● Your objective
Although pictures appear in the entries below, leave them out and print exactly the lines from the first line through the line containing "git reset --mixed".
*** Opening of Source information ***
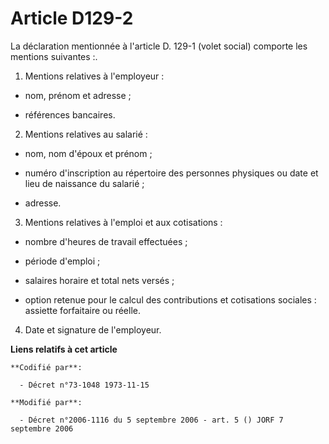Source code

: # Article D129-2

La déclaration mentionnée à l'article D. 129-1 (volet social) comporte les mentions suivantes :.

1. Mentions relatives à l'employeur :

- nom, prénom et adresse ;

- références bancaires.

2. Mentions relatives au salarié :

- nom, nom d'époux et prénom ;

- numéro d'inscription au répertoire des personnes physiques ou date et lieu de naissance du salarié ;

- adresse.

3. Mentions relatives à l'emploi et aux cotisations :

- nombre d'heures de travail effectuées ;

- période d'emploi ;

- salaires horaire et total nets versés ;

- option retenue pour le calcul des contributions et cotisations sociales : assiette forfaitaire ou réelle.

4. Date et signature de l'employeur.

**Liens relatifs à cet article**

	**Codifié par**:

	  - Décret n°73-1048 1973-11-15

	**Modifié par**:

	  - Décret n°2006-1116 du 5 septembre 2006 - art. 5 () JORF 7 septembre 2006
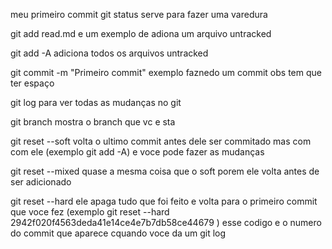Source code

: meu primeiro commit
git status serve para fazer uma varedura

git add read.md e um exemplo de adiona um arquivo untracked

git add -A adiciona todos os arquivos untracked 

git commit -m "Primeiro commit" exemplo faznedo um commit obs tem que ter espaço

git log para ver todas as mudanças no git

git branch mostra o branch que vc e sta

git reset --soft volta o ultimo commit antes dele ser commitado mas com com ele (exemplo git add -A) e voce pode fazer as mudanças

git reset --mixed quase a mesma coisa que o soft porem ele volta antes de ser adicionado

git reset --hard ele apaga tudo que foi feito e volta para o primeiro commit que voce fez (exemplo git reset --hard 2942f020f4563deda41e14ce4e7b7db58ce44679 ) esse codigo e o numero do commit que aparece cquando voce da um git log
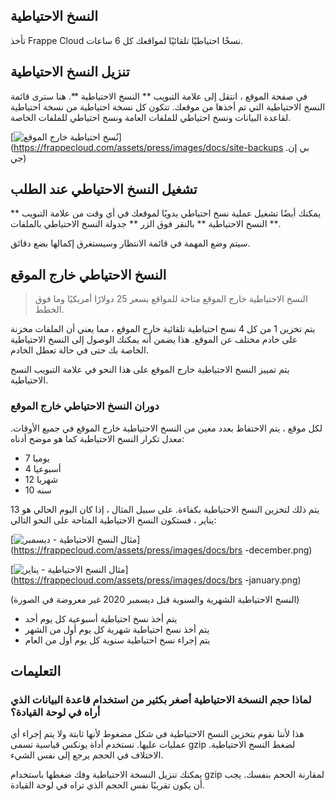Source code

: ## النسخ الاحتياطية

تأخذ Frappe Cloud نسخًا احتياطيًا تلقائيًا لمواقعك كل 6 ساعات.

## تنزيل النسخ الاحتياطية

في صفحة الموقع ، انتقل إلى علامة التبويب ** النسخ الاحتياطية **. هنا سترى قائمة النسخ الاحتياطية التي تم أخذها من موقعك. تتكون كل نسخة احتياطية من نسخة احتياطية لقاعدة البيانات ونسخ احتياطي للملفات العامة ونسخ احتياطي للملفات الخاصة.

[![نُسخ احتياطية خارج الموقع](https://frappecloud.com/assets/press/images/docs/site-backups.png)](https://frappecloud.com/assets/press/images/docs/site-backups .بي إن جي)

## تشغيل النسخ الاحتياطي عند الطلب

يمكنك أيضًا تشغيل عملية نسخ احتياطي يدويًا لموقعك في أي وقت من علامة التبويب ** النسخ الاحتياطية ** بالنقر فوق الزر ** جدولة النسخ الاحتياطي بالملفات **.

سيتم وضع المهمة في قائمة الانتظار وسيستغرق إكمالها بضع دقائق.

## النسخ الاحتياطي خارج الموقع

> النسخ الاحتياطية خارج الموقع متاحة للمواقع بسعر 25 دولارًا أمريكيًا وما فوق الخطط.

يتم تخزين 1 من كل 4 نسخ احتياطية تلقائية خارج الموقع ، مما يعني أن الملفات مخزنة على خادم مختلف عن الموقع. هذا يضمن أنه يمكنك الوصول إلى النسخ الاحتياطية الخاصة بك حتى في حالة تعطل الخادم.

يتم تمييز النسخ الاحتياطية خارج الموقع على هذا النحو في علامة التبويب النسخ الاحتياطية.

### دوران النسخ الاحتياطي خارج الموقع

لكل موقع ، يتم الاحتفاظ بعدد معين من النسخ الاحتياطية خارج الموقع في جميع الأوقات. معدل تكرار النسخ الاحتياطية كما هو موضح أدناه:

* 7 يوميا
* 4 أسبوعيا
* 12 شهريا
* 10 سنه

يتم ذلك لتخزين النسخ الاحتياطية بكفاءة. على سبيل المثال ، إذا كان اليوم الحالي هو 13 يناير ، فستكون النسخ الاحتياطية المتاحة على النحو التالي:

[![مثال النسخ الاحتياطية - ديسمبر](https://frappecloud.com/assets/press/images/docs/brs-december.png)](https://frappecloud.com/assets/press/images/docs/brs -december.png)

[![مثال النسخ الاحتياطية - يناير](https://frappecloud.com/assets/press/images/docs/brs-january.png)](https://frappecloud.com/assets/press/images/docs/brs -january.png)

(النسخ الاحتياطية الشهرية والسنوية قبل ديسمبر 2020 غير معروضة في الصورة)

* يتم أخذ نسخ احتياطية أسبوعية كل يوم أحد
* يتم أخذ نسخ احتياطية شهرية كل يوم أول من الشهر
* يتم إجراء نسخ احتياطية سنوية كل يوم أول من العام

## التعليمات

### لماذا حجم النسخة الاحتياطية أصغر بكثير من استخدام قاعدة البيانات الذي أراه في لوحة القيادة؟

هذا لأننا نقوم بتخزين النسخ الاحتياطية في شكل مضغوط لأنها ثابتة ولا يتم إجراء أي عمليات عليها. نستخدم أداة يونكس قياسية تسمى gzip لضغط النسخ الاحتياطية. الاختلاف في الحجم يرجع إلى نفس الشيء.

يمكنك تنزيل النسخة الاحتياطية وفك ضغطها باستخدام gzip لمقارنة الحجم بنفسك. يجب أن يكون تقريبًا نفس الحجم الذي تراه في لوحة القيادة.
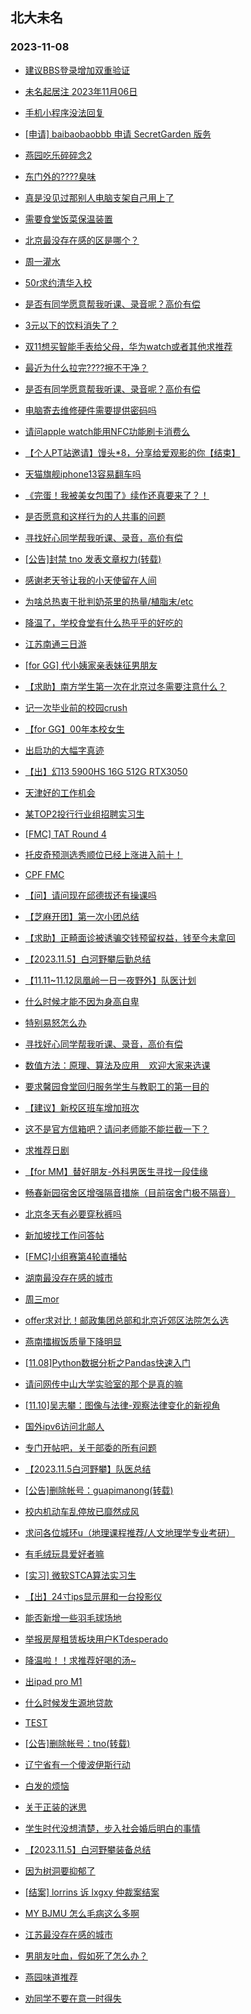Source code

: ## 北大未名 
### 2023-11-08

+ [建议BBS登录增加双重验证](https://bbs.pku.edu.cn/v2/post-read.php?bid=1&threadid=18675607)

+ [未名起居注 2023年11月06日](https://bbs.pku.edu.cn/v2/post-read.php?bid=728&threadid=18676461)

+ [手机小程序没法回复](https://bbs.pku.edu.cn/v2/post-read.php?bid=16&threadid=18675963)

+ [[申请] baibaobaobbb 申请 SecretGarden 版务](https://bbs.pku.edu.cn/v2/post-read.php?bid=751&threadid=18665411)

+ [燕园吃乐碎碎念2](https://bbs.pku.edu.cn/v2/post-read.php?bid=1431&threadid=18676043)

+ [东门外的????臭味](https://bbs.pku.edu.cn/v2/post-read.php?bid=1431&threadid=18675928)

+ [真是没见过那别人电脑支架自己用上了](https://bbs.pku.edu.cn/v2/post-read.php?bid=25&threadid=18676400)

+ [需要食堂饭菜保温装置](https://bbs.pku.edu.cn/v2/post-read.php?bid=138&threadid=18675897)

+ [北京最没存在感的区是哪个？](https://bbs.pku.edu.cn/v2/post-read.php?bid=468&threadid=18676417)

+ [周一灌水](https://bbs.pku.edu.cn/v2/post-read.php?bid=610&threadid=18675675)

+ [50r求约清华入校](https://bbs.pku.edu.cn/v2/post-read.php?bid=104&threadid=18668302)

+ [是否有同学愿意帮我听课、录音呢？高价有偿](https://bbs.pku.edu.cn/v2/post-read.php?bid=468&threadid=18677262)

+ [3元以下的饮料消失了？](https://bbs.pku.edu.cn/v2/post-read.php?bid=606&threadid=18676267)

+ [双11想买智能手表给父母，华为watch或者其他求推荐](https://bbs.pku.edu.cn/v2/post-read.php?bid=244&threadid=18671428)

+ [最近为什么拉完????擦不干净？](https://bbs.pku.edu.cn/v2/post-read.php?bid=244&threadid=18676373)

+ [是否有同学愿意帮我听课、录音呢？高价有偿](https://bbs.pku.edu.cn/v2/post-read.php?bid=342&threadid=18677249)

+ [电脑寄去维修硬件需要提供密码吗](https://bbs.pku.edu.cn/v2/post-read.php?bid=484&threadid=18675815)

+ [请问apple watch能用NFC功能刷卡消费么](https://bbs.pku.edu.cn/v2/post-read.php?bid=488&threadid=18674502)

+ [【个人PT站邀请】馒头*8，分享给爱观影的你【结束】](https://bbs.pku.edu.cn/v2/post-read.php?bid=209&threadid=18665165)

+ [天猫旗舰iphone13容易翻车吗](https://bbs.pku.edu.cn/v2/post-read.php?bid=488&threadid=18676255)

+ [《完蛋！我被美女包围了》续作还真要来了？！](https://bbs.pku.edu.cn/v2/post-read.php?bid=251&threadid=18676248)

+ [是否愿意和这样行为的人共事的问题](https://bbs.pku.edu.cn/v2/post-read.php?bid=251&threadid=18676467)

+ [寻找好心同学帮我听课、录音，高价有偿](https://bbs.pku.edu.cn/v2/post-read.php?bid=10&threadid=18677321)

+ [[公告]封禁 tno 发表文章权力(转载)](https://bbs.pku.edu.cn/v2/post-read.php?bid=338&threadid=18676339)

+ [感谢老天爷让我的小天使留在人间](https://bbs.pku.edu.cn/v2/post-read.php?bid=151&threadid=18675985)

+ [为啥总热衷于批判奶茶里的热量/植脂末/etc](https://bbs.pku.edu.cn/v2/post-read.php?bid=90&threadid=18675954)

+ [降温了，学校食堂有什么热乎乎的好吃的](https://bbs.pku.edu.cn/v2/post-read.php?bid=90&threadid=18675856)

+ [江苏南通三日游](https://bbs.pku.edu.cn/v2/post-read.php?bid=94&threadid=18672326)

+ [[for GG] 代小姨家亲表妹征男朋友](https://bbs.pku.edu.cn/v2/post-read.php?bid=167&threadid=18676226)

+ [【求助】南方学生第一次在北京过冬需要注意什么？](https://bbs.pku.edu.cn/v2/post-read.php?bid=103&threadid=18676091)

+ [记一次毕业前的校园crush](https://bbs.pku.edu.cn/v2/post-read.php?bid=52&threadid=18534014)

+ [【for GG】00年本校女生](https://bbs.pku.edu.cn/v2/post-read.php?bid=167&threadid=18675530)

+ [出启功的大幅字真迹](https://bbs.pku.edu.cn/v2/post-read.php?bid=71&threadid=18675848)

+ [【出】幻13 5900HS 16G 512G RTX3050](https://bbs.pku.edu.cn/v2/post-read.php?bid=71&threadid=18623571)

+ [天津好的工作机会](https://bbs.pku.edu.cn/v2/post-read.php?bid=99&threadid=18665898)

+ [某TOP2投行行业组招聘实习生](https://bbs.pku.edu.cn/v2/post-read.php?bid=896&threadid=18677062)

+ [[FMC] TAT Round 4](https://bbs.pku.edu.cn/v2/post-read.php?bid=519&threadid=18677348)

+ [托皮奇预测选秀顺位已经上涨进入前十！](https://bbs.pku.edu.cn/v2/post-read.php?bid=88&threadid=18676460)

+ [CPF FMC](https://bbs.pku.edu.cn/v2/post-read.php?bid=519&threadid=18676374)

+ [【问】请问现在邱德拔还有操课吗](https://bbs.pku.edu.cn/v2/post-read.php?bid=219&threadid=18644114)

+ [【芝麻开团】第一次小团总结](https://bbs.pku.edu.cn/v2/post-read.php?bid=696&threadid=18664557)

+ [【求助】正畸面诊被诱骗交钱预留权益，钱至今未拿回](https://bbs.pku.edu.cn/v2/post-read.php?bid=301&threadid=18676181)

+ [【2023.11.5】白河野攀后勤总结](https://bbs.pku.edu.cn/v2/post-read.php?bid=224&threadid=18676368)

+ [【11.11~11.12凤凰岭一日一夜野外】队医计划](https://bbs.pku.edu.cn/v2/post-read.php?bid=224&threadid=18676345)

+ [什么时候才能不因为身高自卑](https://bbs.pku.edu.cn/v2/post-read.php?bid=690&threadid=18675297)

+ [特别易怒怎么办](https://bbs.pku.edu.cn/v2/post-read.php?bid=690&threadid=18676189)

+ [寻找好心同学帮我听课、录音，高价有偿](https://bbs.pku.edu.cn/v2/post-read.php?bid=1408&threadid=18677281)

+ [数值方法：原理、算法及应用    欢迎大家来选课](https://bbs.pku.edu.cn/v2/post-read.php?bid=1408&threadid=18376256)

+ [要求馨园食堂回归服务学生与教职工的第一目的](https://bbs.pku.edu.cn/v2/post-read.php?bid=438&threadid=18675314)

+ [【建议】新校区班车增加班次](https://bbs.pku.edu.cn/v2/post-read.php?bid=438&threadid=18640541)

+ [这不是官方信箱吧？请问老师能不能拦截一下？](https://bbs.pku.edu.cn/v2/post-read.php?bid=668&threadid=18675684)

+ [求推荐日剧](https://bbs.pku.edu.cn/v2/post-read.php?bid=200&threadid=18672512)

+ [【for MM】替好朋友-外科男医生寻找一段佳缘](https://bbs.pku.edu.cn/v2/post-read.php?bid=167&threadid=18676398)

+ [畅春新园宿舍区增强隔音措施（目前宿舍门极不隔音）](https://bbs.pku.edu.cn/v2/post-read.php?bid=438&threadid=18655602)

+ [北京冬天有必要穿秋裤吗](https://bbs.pku.edu.cn/v2/post-read.php?bid=103&threadid=18676349)

+ [新加坡找工作问答帖](https://bbs.pku.edu.cn/v2/post-read.php?bid=99&threadid=18596395)

+ [[FMC]小组赛第4轮直播帖](https://bbs.pku.edu.cn/v2/post-read.php?bid=519&threadid=18677424)

+ [湖南最没存在感的城市](https://bbs.pku.edu.cn/v2/post-read.php?bid=474&threadid=18675224)

+ [周三mor](https://bbs.pku.edu.cn/v2/post-read.php?bid=468&threadid=18677467)

+ [offer求对比！邮政集团总部和北京近郊区法院怎么选](https://bbs.pku.edu.cn/v2/post-read.php?bid=99&threadid=18676297)

+ [燕南擂椒饭质量下降明显](https://bbs.pku.edu.cn/v2/post-read.php?bid=1431&threadid=18675720)

+ [[11.08]Python数据分析之Pandas快速入门](https://bbs.pku.edu.cn/v2/post-read.php?bid=25&threadid=18677474)

+ [请问网传中山大学实验室的那个是真的嘛](https://bbs.pku.edu.cn/v2/post-read.php?bid=244&threadid=18677472)

+ [[11.10]吴志攀：图像与法律-观察法律变化的新视角](https://bbs.pku.edu.cn/v2/post-read.php?bid=342&threadid=18677354)

+ [国外ipv6访问北邮人](https://bbs.pku.edu.cn/v2/post-read.php?bid=209&threadid=18676942)

+ [专门开帖吧，关于部委的所有问题](https://bbs.pku.edu.cn/v2/post-read.php?bid=99&threadid=18389715)

+ [【2023.11.5白河野攀】队医总结](https://bbs.pku.edu.cn/v2/post-read.php?bid=224&threadid=18676351)

+ [[公告]删除帐号：guapimanong(转载)](https://bbs.pku.edu.cn/v2/post-read.php?bid=1&threadid=18677493)

+ [校内机动车乱停放已靡然成风](https://bbs.pku.edu.cn/v2/post-read.php?bid=1431&threadid=18673720)

+ [求问各位城环u（地理课程推荐/人文地理学专业考研）](https://bbs.pku.edu.cn/v2/post-read.php?bid=31&threadid=18677489)

+ [有毛绒玩具爱好者嘛](https://bbs.pku.edu.cn/v2/post-read.php?bid=218&threadid=18672293)

+ [[实习] 微软STCA算法实习生](https://bbs.pku.edu.cn/v2/post-read.php?bid=327&threadid=18677521)

+ [【出】24寸ips显示屏和一台投影仪](https://bbs.pku.edu.cn/v2/post-read.php?bid=71&threadid=18677506)

+ [能否新增一些羽毛球场地](https://bbs.pku.edu.cn/v2/post-read.php?bid=438&threadid=18550151)

+ [举报房屋租赁板块用户KTdesperado](https://bbs.pku.edu.cn/v2/post-read.php?bid=351&threadid=18677541)

+ [降温啦！！求推荐好喝的汤~](https://bbs.pku.edu.cn/v2/post-read.php?bid=90&threadid=18675044)

+ [出ipad pro M1](https://bbs.pku.edu.cn/v2/post-read.php?bid=71&threadid=18676437)

+ [什么时候发生源地贷款](https://bbs.pku.edu.cn/v2/post-read.php?bid=438&threadid=18677531)

+ [TEST](https://bbs.pku.edu.cn/v2/post-read.php?bid=7&threadid=18655636)

+ [[公告]删除帐号：tno(转载)](https://bbs.pku.edu.cn/v2/post-read.php?bid=1&threadid=18677555)

+ [辽宁省有一个傻波伊斯行动](https://bbs.pku.edu.cn/v2/post-read.php?bid=461&threadid=18677564)

+ [白发的烦恼](https://bbs.pku.edu.cn/v2/post-read.php?bid=244&threadid=18671944)

+ [关于正装的迷思](https://bbs.pku.edu.cn/v2/post-read.php?bid=606&threadid=18664910)

+ [学生时代没想清楚，步入社会婚后明白的事情](https://bbs.pku.edu.cn/v2/post-read.php?bid=36&threadid=18675240)

+ [【2023.11.5】白河野攀装备总结](https://bbs.pku.edu.cn/v2/post-read.php?bid=224&threadid=18677552)

+ [因为树洞要抑郁了](https://bbs.pku.edu.cn/v2/post-read.php?bid=690&threadid=18677520)

+ [[结案] lorrins 诉 lxgxy 仲裁案结案](https://bbs.pku.edu.cn/v2/post-read.php?bid=164&threadid=18676016)

+ [MY BJMU 怎么毛病这么多啊](https://bbs.pku.edu.cn/v2/post-read.php?bid=138&threadid=18670603)

+ [江苏最没存在感的城市](https://bbs.pku.edu.cn/v2/post-read.php?bid=451&threadid=18677578)

+ [男朋友吐血，假如死了怎么办？](https://bbs.pku.edu.cn/v2/post-read.php?bid=244&threadid=18677586)

+ [燕园味道推荐](https://bbs.pku.edu.cn/v2/post-read.php?bid=90&threadid=18677551)

+ [劝同学不要在意一时得失](https://bbs.pku.edu.cn/v2/post-read.php?bid=99&threadid=18675493)

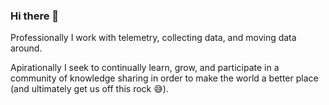 ### Hi there 👋

Professionally I work with telemetry, collecting data, and moving data around.

Apirationally I seek to continually learn, grow, and participate in a community of knowledge sharing in order to make the world a better place (and ultimately get us off this rock 😅).

<!--
**MattUebel/MattUebel** is a ✨ _special_ ✨ repository because its `README.md` (this file) appears on your GitHub profile.

Here are some ideas to get you started:

- 🔭 I’m currently working on ...
- 🌱 I’m currently learning ...
- 👯 I’m looking to collaborate on ...
- 🤔 I’m looking for help with ...
- 💬 Ask me about ...
- 📫 How to reach me: ...
- 😄 Pronouns: ...
- ⚡ Fun fact: ...
-->
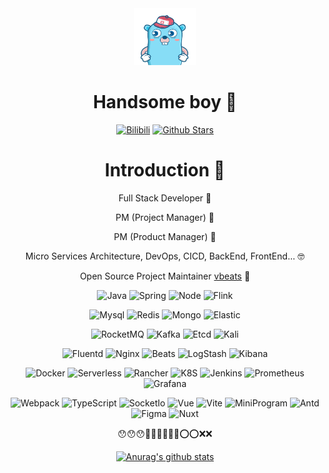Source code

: <div align=center>

<img alt="Yiyang Sun" src="./logo.png" width=100 />

# Handsome boy 👋

<p>

[![Bilibili](https://img.shields.io/badge/dynamic/json?labelColor=FE7398&logo=bilibili&logoColor=white&label=bilibili&color=00aeec&query=%24.data.totalSubs&url=https%3A%2F%2Fapi.spencerwoo.com%2Fsubstats%2F%3Fsource%3Dbilibili%26queryKey%3D95121892)](https://space.bilibili.com/95121892)
[![Github Stars](https://img.shields.io/github/stars/boot-vue?color=faf408&label=github%20stars&logo=github)](https://github.com/boot-vue)

</p>

# Introduction 🍍

<p>

Full Stack Developer 🍒

PM (Project Manager) 🚀
  
PM (Product Manager) 🍄

Micro Services Architecture, DevOps, CICD, BackEnd, FrontEnd... 🤓

Open Source Project Maintainer [vbeats](https://github.com/vbeats) 🍉

![Java](https://img.shields.io/badge/-Java-007396?logo=java&logoColor=white)
![Spring](https://img.shields.io/badge/-Spring-6DB33F?logo=spring&logoColor=white)
![Node](https://img.shields.io/badge/-Node-339933?logo=Node.js&logoColor=white)
![Flink](https://img.shields.io/badge/-Flink-E6526F?logo=apache%20flink&logoColor=white)

![Mysql](https://img.shields.io/badge/-Mysql-4479A1?logo=mysql&logoColor=white)
![Redis](https://img.shields.io/badge/-Redis-DC382D?logo=redis&logoColor=white)
![Mongo](https://img.shields.io/badge/-Mongo-47A248?logo=mongodb&logoColor=white)
![Elastic](https://img.shields.io/badge/-Elastic-005571?logo=elasticsearch&logoColor=white)

![RocketMQ](https://img.shields.io/badge/-rocketMQ-D77310?logo=apache%20rocketmq&logoColor=white)
![Kafka](https://img.shields.io/badge/-kafka-231F20?logo=apache%20kafka&logoColor=white)
![Etcd](https://img.shields.io/badge/-etcd-419EDA?logo=etcd&logoColor=white)
![Kali](https://img.shields.io/badge/-Kali-557C94?logo=kali%20linux&logoColor=white)

![Fluentd](https://img.shields.io/badge/-fluentd-0E83C8?logo=fluentd&logoColor=white)
![Nginx](https://img.shields.io/badge/-Nginx-009639?logo=nginx&logoColor=white)
![Beats](https://img.shields.io/badge/-beats-005571?logo=beats&logoColor=white)
![LogStash](https://img.shields.io/badge/-logstash-005571?logo=logstash&logoColor=white)
![Kibana](https://img.shields.io/badge/-kibana-005571?logo=kibana&logoColor=white)

![Docker](https://img.shields.io/badge/-Docker-2496ED?logo=docker&logoColor=white)
![Serverless](https://img.shields.io/badge/-Serverless-FD5750?logo=serverless&logoColor=white)
![Rancher](https://img.shields.io/badge/-Rancher-0075A8?logo=rancher&logoColor=white)
![K8S](https://img.shields.io/badge/-k8s-326CE5?logo=kubernetes&logoColor=white)
![Jenkins](https://img.shields.io/badge/-Jenkins-D24939?logo=jenkins&logoColor=white)
![Prometheus](https://img.shields.io/badge/-Prometheus-E6522C?logo=Prometheus&logoColor=white)
![Grafana](https://img.shields.io/badge/-Grafana-F46800?logo=Grafana&logoColor=white)

![Webpack](https://img.shields.io/badge/-Webpack-1a6bac?logo=webpack)
![TypeScript](https://img.shields.io/badge/-TypeScript-blue?logo=typescript&logoColor=white)
![SocketIo](https://img.shields.io/badge/-socket.io-88CE02?logo=socket.io&logoColor=white)
![Vue](https://img.shields.io/badge/-Vue-34495e?logo=vue.js)
![Vite](https://img.shields.io/badge/-Vite-646CFF?logo=vite&logoColor=white)
![MiniProgram](https://img.shields.io/badge/-MiniProgram-07c160?logo=wechat&logoColor=white)
![Antd](https://img.shields.io/badge/-Antd-0170FE?logo=ant%20design&logoColor=white)
![Figma](https://img.shields.io/badge/-Figma-F24E1E?logo=figma&logoColor=white)
![Nuxt](https://img.shields.io/badge/-Nuxt-00DC82?logo=nuxt.js&logoColor=white)

</p>

😯😯😯🚀🚀🚀💥💥💥⭕️⭕️❌❌ 

[![Anurag's github stats](https://github-readme-stats.vercel.app/api?username=boot-vue&show_icons=true&theme=cobalt)](https://github.com/anuraghazra/github-readme-stats)

</div>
*** Close of Source information ***
● Task result
Source code

: # Article D129-2

La déclaration mentionnée à l'article D. 129-1 (volet social) comporte les mentions suivantes :.

1. Mentions relatives à l'employeur :

- nom, prénom et adresse ;

- références bancaires.

2. Mentions relatives au salarié :

- nom, nom d'époux et prénom ;

- numéro d'inscription au répertoire des personnes physiques ou date et lieu de naissance du salarié ;

- adresse.

3. Mentions relatives à l'emploi et aux cotisations :

- nombre d'heures de travail effectuées ;

- période d'emploi ;

- salaires horaire et total nets versés ;

- option retenue pour le calcul des contributions et cotisations sociales : assiette forfaitaire ou réelle.

4. Date et signature de l'employeur.

**Liens relatifs à cet article**

	**Codifié par**:

	  - Décret n°73-1048 1973-11-15

	**Modifié par**:

	  - Décret n°2006-1116 du 5 septembre 2006 - art. 5 () JORF 7 septembre 2006
Source code

: meu primeiro commit
git status serve para fazer uma varedura

git add read.md e um exemplo de adiona um arquivo untracked

git add -A adiciona todos os arquivos untracked 

git commit -m "Primeiro commit" exemplo faznedo um commit obs tem que ter espaço

git log para ver todas as mudanças no git

git branch mostra o branch que vc e sta

git reset --soft volta o ultimo commit antes dele ser commitado mas com com ele (exemplo git add -A) e voce pode fazer as mudanças

git reset --mixed quase a mesma coisa que o soft porem ele volta antes de ser adicionado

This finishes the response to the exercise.